»»
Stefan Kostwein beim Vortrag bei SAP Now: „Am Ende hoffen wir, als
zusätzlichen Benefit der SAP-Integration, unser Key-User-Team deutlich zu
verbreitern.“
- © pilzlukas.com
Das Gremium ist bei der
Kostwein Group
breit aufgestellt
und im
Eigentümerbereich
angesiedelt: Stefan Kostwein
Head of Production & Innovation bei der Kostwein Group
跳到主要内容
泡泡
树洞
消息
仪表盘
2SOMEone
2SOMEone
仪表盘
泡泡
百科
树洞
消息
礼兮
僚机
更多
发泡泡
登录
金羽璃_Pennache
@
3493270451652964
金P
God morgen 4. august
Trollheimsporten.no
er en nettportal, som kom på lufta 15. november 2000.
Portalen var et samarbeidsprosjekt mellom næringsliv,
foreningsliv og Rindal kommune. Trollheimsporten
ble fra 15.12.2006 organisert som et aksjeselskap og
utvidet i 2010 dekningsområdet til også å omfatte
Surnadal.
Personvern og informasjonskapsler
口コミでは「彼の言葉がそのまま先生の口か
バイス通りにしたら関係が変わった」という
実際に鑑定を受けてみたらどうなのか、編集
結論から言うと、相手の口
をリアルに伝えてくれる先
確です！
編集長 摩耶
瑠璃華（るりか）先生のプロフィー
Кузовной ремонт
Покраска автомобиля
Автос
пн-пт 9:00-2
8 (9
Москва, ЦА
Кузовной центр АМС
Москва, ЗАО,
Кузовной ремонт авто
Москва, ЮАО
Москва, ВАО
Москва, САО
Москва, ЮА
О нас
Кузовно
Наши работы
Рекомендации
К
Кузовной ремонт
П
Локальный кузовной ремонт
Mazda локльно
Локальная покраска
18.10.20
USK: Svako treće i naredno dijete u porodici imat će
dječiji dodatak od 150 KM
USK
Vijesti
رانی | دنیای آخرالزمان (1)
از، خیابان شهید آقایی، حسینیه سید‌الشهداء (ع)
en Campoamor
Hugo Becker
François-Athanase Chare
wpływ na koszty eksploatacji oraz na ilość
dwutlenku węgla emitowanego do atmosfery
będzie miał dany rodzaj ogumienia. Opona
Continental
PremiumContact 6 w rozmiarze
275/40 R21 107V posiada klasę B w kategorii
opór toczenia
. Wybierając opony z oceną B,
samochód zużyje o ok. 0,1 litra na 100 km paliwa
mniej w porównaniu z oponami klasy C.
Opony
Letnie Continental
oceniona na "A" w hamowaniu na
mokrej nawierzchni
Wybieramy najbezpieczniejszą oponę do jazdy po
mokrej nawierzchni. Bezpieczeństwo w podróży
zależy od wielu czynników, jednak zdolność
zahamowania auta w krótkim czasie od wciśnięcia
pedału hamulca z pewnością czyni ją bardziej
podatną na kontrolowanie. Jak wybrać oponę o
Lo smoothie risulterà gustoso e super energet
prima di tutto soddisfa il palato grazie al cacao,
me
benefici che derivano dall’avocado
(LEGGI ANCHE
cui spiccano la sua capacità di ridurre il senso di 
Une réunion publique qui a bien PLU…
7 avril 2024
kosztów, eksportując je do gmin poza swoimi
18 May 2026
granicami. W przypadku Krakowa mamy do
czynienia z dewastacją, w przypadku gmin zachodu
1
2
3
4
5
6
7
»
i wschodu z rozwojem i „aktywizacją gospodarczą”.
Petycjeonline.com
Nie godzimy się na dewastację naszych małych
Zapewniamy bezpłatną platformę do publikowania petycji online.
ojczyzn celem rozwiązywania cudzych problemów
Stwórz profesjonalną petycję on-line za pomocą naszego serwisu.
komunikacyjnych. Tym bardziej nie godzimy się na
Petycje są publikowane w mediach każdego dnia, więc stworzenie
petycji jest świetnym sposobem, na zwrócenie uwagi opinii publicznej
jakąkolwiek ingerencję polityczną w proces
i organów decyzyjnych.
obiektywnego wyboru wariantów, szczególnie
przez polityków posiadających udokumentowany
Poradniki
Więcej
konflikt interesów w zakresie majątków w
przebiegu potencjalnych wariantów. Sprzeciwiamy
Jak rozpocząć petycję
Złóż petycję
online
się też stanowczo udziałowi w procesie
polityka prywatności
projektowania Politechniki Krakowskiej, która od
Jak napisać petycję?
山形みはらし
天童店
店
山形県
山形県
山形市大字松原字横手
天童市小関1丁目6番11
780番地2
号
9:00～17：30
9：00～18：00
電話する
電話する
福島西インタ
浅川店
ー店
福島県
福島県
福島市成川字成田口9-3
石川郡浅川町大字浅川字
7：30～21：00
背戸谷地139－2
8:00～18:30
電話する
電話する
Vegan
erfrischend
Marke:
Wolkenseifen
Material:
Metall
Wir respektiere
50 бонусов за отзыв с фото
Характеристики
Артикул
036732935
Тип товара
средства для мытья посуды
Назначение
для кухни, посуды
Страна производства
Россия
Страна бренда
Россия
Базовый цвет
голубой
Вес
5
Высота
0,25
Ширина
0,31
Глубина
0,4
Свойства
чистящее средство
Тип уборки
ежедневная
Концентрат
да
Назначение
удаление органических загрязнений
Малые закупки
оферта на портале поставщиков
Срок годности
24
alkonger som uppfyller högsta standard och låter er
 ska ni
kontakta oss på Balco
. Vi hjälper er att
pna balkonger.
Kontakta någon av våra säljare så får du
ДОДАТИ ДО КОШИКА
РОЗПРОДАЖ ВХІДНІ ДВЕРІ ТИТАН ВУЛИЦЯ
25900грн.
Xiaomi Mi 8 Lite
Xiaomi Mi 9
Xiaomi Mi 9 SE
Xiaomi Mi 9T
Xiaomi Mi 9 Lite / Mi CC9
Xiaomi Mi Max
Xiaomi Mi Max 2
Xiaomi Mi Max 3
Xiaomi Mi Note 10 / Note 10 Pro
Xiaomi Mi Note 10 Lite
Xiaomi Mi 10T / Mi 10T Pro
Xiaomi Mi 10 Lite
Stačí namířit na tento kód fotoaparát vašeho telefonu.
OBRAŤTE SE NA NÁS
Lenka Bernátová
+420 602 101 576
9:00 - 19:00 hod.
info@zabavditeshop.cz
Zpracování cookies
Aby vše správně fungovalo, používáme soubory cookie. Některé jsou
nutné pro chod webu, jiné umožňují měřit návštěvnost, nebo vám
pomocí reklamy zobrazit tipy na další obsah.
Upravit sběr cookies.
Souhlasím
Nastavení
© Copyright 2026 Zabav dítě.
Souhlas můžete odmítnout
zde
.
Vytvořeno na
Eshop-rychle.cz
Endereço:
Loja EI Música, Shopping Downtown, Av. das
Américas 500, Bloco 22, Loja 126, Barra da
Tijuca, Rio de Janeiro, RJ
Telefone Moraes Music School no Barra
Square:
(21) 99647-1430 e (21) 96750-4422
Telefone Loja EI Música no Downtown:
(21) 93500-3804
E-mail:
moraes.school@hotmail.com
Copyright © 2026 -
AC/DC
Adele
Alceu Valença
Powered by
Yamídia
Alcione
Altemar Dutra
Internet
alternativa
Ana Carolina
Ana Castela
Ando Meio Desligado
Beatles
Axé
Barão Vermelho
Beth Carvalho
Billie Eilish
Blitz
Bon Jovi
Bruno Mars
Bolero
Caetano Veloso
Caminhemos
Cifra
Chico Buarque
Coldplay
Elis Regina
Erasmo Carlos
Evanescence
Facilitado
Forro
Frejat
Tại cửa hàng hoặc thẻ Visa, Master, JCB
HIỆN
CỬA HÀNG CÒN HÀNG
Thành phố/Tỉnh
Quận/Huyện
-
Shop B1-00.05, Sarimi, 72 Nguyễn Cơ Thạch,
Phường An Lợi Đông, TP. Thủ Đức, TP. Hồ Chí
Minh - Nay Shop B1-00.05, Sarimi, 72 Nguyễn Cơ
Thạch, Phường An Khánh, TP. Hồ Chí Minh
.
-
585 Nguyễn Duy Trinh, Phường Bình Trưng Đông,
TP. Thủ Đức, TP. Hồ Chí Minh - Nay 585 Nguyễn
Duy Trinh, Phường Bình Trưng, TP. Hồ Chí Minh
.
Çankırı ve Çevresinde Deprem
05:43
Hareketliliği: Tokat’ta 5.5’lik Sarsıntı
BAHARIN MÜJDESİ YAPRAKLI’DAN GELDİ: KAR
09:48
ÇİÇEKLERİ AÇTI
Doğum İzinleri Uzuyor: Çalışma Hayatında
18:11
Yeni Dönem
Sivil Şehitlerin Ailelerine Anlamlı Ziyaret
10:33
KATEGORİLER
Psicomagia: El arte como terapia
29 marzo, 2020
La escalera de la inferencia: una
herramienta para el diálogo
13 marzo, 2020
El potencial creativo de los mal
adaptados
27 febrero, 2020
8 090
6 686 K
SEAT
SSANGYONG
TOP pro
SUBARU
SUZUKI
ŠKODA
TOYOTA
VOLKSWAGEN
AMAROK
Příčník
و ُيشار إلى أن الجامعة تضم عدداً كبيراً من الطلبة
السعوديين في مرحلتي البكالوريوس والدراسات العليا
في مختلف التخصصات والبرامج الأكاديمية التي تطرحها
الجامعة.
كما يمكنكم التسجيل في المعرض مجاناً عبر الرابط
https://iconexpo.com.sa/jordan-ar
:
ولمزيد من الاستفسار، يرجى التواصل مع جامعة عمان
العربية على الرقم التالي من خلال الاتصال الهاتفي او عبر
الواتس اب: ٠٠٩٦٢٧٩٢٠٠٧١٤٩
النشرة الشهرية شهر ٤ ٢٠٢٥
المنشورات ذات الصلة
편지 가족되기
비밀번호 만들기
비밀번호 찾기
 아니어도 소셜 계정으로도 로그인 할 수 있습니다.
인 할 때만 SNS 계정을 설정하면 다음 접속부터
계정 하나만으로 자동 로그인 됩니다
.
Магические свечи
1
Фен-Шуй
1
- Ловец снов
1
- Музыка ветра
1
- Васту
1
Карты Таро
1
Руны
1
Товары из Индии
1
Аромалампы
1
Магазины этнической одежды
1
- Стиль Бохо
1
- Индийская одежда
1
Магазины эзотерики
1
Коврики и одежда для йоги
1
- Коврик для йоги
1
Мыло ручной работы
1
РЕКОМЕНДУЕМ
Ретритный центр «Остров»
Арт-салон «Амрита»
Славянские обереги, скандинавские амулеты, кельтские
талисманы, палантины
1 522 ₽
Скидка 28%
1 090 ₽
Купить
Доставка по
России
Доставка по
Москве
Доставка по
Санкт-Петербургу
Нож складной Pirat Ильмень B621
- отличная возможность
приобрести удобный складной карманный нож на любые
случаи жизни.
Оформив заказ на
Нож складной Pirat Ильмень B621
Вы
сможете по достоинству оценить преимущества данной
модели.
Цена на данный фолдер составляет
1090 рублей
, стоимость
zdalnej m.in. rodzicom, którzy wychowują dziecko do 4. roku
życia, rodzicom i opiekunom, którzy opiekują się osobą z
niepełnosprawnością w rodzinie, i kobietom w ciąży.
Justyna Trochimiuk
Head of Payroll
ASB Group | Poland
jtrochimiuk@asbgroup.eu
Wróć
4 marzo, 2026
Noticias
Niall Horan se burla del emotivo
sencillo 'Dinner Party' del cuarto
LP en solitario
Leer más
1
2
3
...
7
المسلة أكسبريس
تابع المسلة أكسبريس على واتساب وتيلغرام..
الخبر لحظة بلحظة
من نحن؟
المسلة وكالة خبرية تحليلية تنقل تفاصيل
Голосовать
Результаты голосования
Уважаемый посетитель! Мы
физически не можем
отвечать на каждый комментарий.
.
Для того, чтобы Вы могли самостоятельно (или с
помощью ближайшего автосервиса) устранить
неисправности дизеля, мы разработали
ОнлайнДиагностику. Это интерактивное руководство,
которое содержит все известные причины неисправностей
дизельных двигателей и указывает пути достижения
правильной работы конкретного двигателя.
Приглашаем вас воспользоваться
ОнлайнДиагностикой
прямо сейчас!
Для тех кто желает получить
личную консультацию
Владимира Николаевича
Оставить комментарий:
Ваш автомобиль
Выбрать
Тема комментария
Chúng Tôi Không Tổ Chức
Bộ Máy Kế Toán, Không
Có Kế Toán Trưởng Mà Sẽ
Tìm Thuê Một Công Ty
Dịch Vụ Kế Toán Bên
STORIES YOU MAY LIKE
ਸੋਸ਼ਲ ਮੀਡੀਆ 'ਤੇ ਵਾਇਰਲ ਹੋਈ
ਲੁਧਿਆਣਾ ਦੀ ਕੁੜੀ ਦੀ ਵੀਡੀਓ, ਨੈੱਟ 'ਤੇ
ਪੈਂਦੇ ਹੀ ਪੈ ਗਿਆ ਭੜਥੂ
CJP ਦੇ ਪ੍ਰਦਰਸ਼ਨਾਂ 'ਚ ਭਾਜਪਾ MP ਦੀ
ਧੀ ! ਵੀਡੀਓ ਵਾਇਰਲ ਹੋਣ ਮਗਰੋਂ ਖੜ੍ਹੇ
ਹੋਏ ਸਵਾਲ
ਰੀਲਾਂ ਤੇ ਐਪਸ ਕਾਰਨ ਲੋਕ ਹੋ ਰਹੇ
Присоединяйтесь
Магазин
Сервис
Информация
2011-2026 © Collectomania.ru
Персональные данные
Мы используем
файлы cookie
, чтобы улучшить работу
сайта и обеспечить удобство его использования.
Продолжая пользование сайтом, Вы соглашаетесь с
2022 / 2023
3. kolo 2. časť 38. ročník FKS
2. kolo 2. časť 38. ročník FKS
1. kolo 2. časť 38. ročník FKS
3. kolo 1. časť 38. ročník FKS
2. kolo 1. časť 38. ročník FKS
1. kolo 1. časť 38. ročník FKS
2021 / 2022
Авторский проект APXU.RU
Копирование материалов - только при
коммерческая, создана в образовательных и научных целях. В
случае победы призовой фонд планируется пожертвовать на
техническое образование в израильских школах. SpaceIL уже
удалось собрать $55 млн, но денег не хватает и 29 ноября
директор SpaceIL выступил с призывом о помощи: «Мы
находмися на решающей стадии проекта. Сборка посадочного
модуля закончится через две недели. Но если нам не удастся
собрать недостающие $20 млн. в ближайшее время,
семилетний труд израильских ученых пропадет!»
««
**WORK TO COMPLETE**
Transcribe the material exactly, stopping after the "Lo smoothie risulterà gustoso e super energet" line.

**SOLUTION**
Stefan Kostwein beim Vortrag bei SAP Now: „Am Ende hoffen wir, als
zusätzlichen Benefit der SAP-Integration, unser Key-User-Team deutlich zu
verbreitern.“
- © pilzlukas.com
Das Gremium ist bei der
Kostwein Group
breit aufgestellt
und im
Eigentümerbereich
angesiedelt: Stefan Kostwein
Head of Production & Innovation bei der Kostwein Group
跳到主要内容
泡泡
树洞
消息
仪表盘
2SOMEone
2SOMEone
仪表盘
泡泡
百科
树洞
消息
礼兮
僚机
更多
发泡泡
登录
金羽璃_Pennache
@
3493270451652964
金P
God morgen 4. august
Trollheimsporten.no
er en nettportal, som kom på lufta 15. november 2000.
Portalen var et samarbeidsprosjekt mellom næringsliv,
foreningsliv og Rindal kommune. Trollheimsporten
ble fra 15.12.2006 organisert som et aksjeselskap og
utvidet i 2010 dekningsområdet til også å omfatte
Surnadal.
Personvern og informasjonskapsler
口コミでは「彼の言葉がそのまま先生の口か
バイス通りにしたら関係が変わった」という
実際に鑑定を受けてみたらどうなのか、編集
結論から言うと、相手の口
をリアルに伝えてくれる先
確です！
編集長 摩耶
瑠璃華（るりか）先生のプロフィー
Кузовной ремонт
Покраска автомобиля
Автос
пн-пт 9:00-2
8 (9
Москва, ЦА
Кузовной центр АМС
Москва, ЗАО,
Кузовной ремонт авто
Москва, ЮАО
Москва, ВАО
Москва, САО
Москва, ЮА
О нас
Кузовно
Наши работы
Рекомендации
К
Кузовной ремонт
П
Локальный кузовной ремонт
Mazda локльно
Локальная покраска
18.10.20
USK: Svako treće i naredno dijete u porodici imat će
dječiji dodatak od 150 KM
USK
Vijesti
رانی | دنیای آخرالزمان (1)
از، خیابان شهید آقایی، حسینیه سید‌الشهداء (ع)
en Campoamor
Hugo Becker
François-Athanase Chare
wpływ na koszty eksploatacji oraz na ilość
dwutlenku węgla emitowanego do atmosfery
będzie miał dany rodzaj ogumienia. Opona
Continental
PremiumContact 6 w rozmiarze
275/40 R21 107V posiada klasę B w kategorii
opór toczenia
. Wybierając opony z oceną B,
samochód zużyje o ok. 0,1 litra na 100 km paliwa
mniej w porównaniu z oponami klasy C.
Opony
Letnie Continental
oceniona na "A" w hamowaniu na
mokrej nawierzchni
Wybieramy najbezpieczniejszą oponę do jazdy po
mokrej nawierzchni. Bezpieczeństwo w podróży
zależy od wielu czynników, jednak zdolność
zahamowania auta w krótkim czasie od wciśnięcia
pedału hamulca z pewnością czyni ją bardziej
podatną na kontrolowanie. Jak wybrać oponę o
Lo smoothie risulterà gustoso e super energet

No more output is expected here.